> [About this task]: Change "Alberton" to "Edenvale" in the entries, starting at the first line and ending at the line that contains "Aluminium 6061-T6 exhibits". Write those lines out again with everything else left as it is.

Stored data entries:
*** Block opens ***
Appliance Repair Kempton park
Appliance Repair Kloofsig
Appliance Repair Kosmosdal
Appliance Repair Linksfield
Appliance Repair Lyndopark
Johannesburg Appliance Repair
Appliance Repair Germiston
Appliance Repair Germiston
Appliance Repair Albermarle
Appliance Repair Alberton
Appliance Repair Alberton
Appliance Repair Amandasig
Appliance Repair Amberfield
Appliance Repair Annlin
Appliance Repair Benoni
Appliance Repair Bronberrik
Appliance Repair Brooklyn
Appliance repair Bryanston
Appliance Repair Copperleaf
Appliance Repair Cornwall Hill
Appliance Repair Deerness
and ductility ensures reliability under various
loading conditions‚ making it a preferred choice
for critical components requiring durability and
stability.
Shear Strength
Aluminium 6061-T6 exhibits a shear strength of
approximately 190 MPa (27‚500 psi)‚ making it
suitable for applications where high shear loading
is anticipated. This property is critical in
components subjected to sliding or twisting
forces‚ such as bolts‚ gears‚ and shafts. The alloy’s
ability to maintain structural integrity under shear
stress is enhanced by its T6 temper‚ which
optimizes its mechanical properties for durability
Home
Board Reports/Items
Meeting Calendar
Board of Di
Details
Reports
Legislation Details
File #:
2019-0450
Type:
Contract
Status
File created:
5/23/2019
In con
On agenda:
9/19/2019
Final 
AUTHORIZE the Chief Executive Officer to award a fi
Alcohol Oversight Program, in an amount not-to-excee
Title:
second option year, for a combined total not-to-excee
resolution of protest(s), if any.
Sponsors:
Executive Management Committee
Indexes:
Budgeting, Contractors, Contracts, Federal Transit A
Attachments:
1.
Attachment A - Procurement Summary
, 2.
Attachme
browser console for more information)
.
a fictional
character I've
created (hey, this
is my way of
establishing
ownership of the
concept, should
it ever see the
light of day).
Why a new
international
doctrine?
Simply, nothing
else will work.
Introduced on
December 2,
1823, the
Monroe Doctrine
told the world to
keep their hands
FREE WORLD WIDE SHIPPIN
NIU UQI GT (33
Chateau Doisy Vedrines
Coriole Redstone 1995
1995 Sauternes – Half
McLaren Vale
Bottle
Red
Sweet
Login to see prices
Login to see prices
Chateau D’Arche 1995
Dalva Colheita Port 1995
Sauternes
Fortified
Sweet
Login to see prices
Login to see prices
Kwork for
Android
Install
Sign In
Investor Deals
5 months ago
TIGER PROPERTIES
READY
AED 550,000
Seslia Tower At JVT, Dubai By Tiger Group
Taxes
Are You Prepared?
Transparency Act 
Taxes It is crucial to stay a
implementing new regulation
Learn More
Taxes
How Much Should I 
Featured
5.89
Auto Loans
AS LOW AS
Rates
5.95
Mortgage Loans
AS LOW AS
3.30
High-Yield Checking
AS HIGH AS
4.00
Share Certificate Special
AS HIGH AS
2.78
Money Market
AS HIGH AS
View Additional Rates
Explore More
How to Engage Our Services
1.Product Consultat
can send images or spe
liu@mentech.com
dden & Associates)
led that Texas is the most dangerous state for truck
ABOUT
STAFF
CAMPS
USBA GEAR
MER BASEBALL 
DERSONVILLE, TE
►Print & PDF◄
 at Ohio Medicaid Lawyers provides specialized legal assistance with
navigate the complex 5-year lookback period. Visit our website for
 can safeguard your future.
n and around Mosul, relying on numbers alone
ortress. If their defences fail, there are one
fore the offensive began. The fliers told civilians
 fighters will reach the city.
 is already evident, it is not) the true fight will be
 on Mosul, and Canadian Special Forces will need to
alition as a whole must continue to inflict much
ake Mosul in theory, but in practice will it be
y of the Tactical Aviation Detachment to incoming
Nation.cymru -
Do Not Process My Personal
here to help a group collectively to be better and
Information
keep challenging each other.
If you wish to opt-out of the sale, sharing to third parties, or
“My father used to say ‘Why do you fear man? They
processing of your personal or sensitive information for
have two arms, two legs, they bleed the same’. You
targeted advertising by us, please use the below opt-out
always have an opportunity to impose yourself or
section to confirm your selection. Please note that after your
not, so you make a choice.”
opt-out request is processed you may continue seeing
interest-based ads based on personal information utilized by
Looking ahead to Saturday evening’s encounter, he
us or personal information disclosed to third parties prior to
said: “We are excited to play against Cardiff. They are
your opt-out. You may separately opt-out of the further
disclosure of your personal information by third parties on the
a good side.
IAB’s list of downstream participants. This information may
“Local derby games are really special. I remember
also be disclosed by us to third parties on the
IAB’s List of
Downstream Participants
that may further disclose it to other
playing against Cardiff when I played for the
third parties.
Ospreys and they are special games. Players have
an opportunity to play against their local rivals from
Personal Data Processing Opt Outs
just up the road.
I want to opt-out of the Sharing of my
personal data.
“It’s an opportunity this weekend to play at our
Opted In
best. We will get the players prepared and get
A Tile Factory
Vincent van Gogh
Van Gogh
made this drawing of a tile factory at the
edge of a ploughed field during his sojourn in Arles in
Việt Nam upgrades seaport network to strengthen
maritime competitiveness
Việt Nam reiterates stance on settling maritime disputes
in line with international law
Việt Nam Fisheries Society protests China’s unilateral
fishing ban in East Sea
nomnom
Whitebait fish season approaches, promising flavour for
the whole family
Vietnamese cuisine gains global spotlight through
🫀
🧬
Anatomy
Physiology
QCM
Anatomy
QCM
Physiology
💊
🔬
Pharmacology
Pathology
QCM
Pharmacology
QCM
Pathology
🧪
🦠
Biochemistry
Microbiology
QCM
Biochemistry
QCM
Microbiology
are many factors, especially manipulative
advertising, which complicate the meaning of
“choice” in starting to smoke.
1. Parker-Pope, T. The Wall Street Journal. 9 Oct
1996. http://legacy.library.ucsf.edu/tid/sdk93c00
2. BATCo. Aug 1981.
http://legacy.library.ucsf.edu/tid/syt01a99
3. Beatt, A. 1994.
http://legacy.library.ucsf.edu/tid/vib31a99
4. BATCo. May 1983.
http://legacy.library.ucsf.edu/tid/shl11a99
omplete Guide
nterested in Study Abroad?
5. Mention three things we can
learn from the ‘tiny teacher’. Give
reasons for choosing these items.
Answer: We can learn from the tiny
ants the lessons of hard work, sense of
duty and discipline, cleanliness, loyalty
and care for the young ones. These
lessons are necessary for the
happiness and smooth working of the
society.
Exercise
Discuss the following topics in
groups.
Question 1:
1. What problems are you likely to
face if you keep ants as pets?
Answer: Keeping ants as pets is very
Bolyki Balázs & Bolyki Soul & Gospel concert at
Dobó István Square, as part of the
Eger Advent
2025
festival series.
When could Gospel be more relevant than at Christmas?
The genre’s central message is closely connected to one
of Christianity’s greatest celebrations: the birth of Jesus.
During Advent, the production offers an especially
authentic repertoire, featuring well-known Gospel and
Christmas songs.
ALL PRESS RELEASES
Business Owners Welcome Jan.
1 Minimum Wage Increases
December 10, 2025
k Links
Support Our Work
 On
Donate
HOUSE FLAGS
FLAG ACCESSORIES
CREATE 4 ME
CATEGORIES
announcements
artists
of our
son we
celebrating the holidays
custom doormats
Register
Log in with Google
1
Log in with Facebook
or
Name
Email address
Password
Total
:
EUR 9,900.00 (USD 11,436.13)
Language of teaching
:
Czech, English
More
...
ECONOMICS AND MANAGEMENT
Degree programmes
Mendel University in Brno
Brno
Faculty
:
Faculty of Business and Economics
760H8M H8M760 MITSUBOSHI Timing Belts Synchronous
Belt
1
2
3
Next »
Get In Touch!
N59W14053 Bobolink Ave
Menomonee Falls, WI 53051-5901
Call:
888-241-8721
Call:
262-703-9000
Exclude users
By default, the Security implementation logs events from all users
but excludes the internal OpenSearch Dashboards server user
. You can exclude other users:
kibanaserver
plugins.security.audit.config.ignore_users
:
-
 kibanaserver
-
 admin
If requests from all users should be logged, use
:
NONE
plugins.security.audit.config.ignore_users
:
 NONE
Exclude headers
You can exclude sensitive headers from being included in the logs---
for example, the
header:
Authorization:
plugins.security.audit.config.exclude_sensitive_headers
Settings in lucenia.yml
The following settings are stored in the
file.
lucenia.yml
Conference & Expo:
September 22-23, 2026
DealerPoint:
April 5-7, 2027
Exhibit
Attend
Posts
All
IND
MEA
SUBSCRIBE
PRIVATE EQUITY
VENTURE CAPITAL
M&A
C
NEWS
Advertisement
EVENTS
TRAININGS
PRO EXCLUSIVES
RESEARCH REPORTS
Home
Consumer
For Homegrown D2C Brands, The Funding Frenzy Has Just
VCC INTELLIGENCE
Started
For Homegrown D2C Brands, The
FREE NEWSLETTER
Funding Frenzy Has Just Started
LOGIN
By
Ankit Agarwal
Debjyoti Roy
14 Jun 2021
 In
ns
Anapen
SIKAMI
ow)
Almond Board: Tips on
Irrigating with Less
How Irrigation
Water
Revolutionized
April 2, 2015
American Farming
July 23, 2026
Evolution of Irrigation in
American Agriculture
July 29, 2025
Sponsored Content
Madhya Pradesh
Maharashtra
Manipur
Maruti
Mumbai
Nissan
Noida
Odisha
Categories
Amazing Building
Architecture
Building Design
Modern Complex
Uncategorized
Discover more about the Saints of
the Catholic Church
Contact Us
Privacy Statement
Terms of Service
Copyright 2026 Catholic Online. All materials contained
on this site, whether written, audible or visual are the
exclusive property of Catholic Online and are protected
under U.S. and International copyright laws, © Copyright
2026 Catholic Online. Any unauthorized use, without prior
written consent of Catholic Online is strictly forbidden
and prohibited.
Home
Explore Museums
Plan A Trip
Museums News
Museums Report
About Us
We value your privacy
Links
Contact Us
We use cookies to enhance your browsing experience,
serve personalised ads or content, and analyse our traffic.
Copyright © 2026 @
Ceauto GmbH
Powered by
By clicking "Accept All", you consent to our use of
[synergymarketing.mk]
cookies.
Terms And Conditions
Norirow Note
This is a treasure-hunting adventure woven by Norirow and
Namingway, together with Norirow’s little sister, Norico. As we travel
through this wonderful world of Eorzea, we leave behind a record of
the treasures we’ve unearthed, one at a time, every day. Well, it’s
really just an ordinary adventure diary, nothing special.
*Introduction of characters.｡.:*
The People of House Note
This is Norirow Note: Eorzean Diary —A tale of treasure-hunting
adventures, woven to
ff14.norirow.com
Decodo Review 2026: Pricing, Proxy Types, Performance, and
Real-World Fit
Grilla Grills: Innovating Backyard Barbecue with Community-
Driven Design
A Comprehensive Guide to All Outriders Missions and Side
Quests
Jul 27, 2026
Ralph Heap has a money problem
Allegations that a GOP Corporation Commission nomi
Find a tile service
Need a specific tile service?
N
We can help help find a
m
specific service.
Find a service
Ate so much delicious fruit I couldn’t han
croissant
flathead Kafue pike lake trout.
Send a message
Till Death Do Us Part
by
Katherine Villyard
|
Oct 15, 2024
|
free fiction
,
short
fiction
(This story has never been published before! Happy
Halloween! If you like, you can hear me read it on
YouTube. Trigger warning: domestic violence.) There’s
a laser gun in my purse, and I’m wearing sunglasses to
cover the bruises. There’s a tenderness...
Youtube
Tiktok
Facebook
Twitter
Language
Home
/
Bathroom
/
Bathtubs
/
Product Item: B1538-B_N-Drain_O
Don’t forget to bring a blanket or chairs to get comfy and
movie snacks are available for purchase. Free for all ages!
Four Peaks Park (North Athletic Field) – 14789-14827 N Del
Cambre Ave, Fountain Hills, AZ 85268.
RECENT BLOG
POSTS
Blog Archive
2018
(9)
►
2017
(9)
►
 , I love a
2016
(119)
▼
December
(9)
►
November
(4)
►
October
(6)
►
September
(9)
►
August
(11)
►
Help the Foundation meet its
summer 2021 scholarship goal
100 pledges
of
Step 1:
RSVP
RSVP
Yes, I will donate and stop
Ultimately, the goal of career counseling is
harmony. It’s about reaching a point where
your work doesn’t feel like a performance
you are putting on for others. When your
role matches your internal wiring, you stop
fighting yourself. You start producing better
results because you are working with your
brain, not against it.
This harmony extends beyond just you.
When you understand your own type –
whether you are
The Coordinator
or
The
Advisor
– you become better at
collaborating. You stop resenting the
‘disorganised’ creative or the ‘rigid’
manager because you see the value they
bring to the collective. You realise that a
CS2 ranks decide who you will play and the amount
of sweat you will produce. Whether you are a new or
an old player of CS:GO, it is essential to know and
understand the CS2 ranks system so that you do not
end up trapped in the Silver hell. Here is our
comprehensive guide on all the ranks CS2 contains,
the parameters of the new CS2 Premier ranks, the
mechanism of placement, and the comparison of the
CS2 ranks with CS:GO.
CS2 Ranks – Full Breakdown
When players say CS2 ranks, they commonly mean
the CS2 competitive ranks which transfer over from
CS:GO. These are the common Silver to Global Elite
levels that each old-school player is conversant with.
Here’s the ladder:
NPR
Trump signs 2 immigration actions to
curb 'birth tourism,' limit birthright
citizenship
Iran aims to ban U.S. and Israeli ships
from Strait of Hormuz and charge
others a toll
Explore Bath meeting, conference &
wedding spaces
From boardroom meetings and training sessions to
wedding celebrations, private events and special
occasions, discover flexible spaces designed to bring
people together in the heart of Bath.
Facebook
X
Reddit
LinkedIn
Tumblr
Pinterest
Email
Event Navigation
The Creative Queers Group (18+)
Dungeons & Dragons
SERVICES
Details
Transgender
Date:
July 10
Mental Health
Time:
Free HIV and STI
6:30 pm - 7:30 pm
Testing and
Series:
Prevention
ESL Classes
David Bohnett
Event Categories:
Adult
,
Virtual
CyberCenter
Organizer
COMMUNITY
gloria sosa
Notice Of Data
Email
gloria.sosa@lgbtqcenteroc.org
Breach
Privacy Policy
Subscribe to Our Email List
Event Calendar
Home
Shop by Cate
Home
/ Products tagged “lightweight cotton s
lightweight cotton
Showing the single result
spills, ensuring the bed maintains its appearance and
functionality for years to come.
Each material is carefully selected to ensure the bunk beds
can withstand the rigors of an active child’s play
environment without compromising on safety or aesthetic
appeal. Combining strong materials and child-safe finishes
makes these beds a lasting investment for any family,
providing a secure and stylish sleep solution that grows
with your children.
*** Block closes ***
> [Response below]:
Appliance Repair Kempton park
Appliance Repair Kloofsig
Appliance Repair Kosmosdal
Appliance Repair Linksfield
Appliance Repair Lyndopark
Johannesburg Appliance Repair
Appliance Repair Germiston
Appliance Repair Germiston
Appliance Repair Albermarle
Appliance Repair Edenvale
Appliance Repair Edenvale
Appliance Repair Amandasig
Appliance Repair Amberfield
Appliance Repair Annlin
Appliance Repair Benoni
Appliance Repair Bronberrik
Appliance Repair Brooklyn
Appliance repair Bryanston
Appliance Repair Copperleaf
Appliance Repair Cornwall Hill
Appliance Repair Deerness
and ductility ensures reliability under various
loading conditions‚ making it a preferred choice
for critical components requiring durability and
stability.
Shear Strength
Aluminium 6061-T6 exhibits a shear strength of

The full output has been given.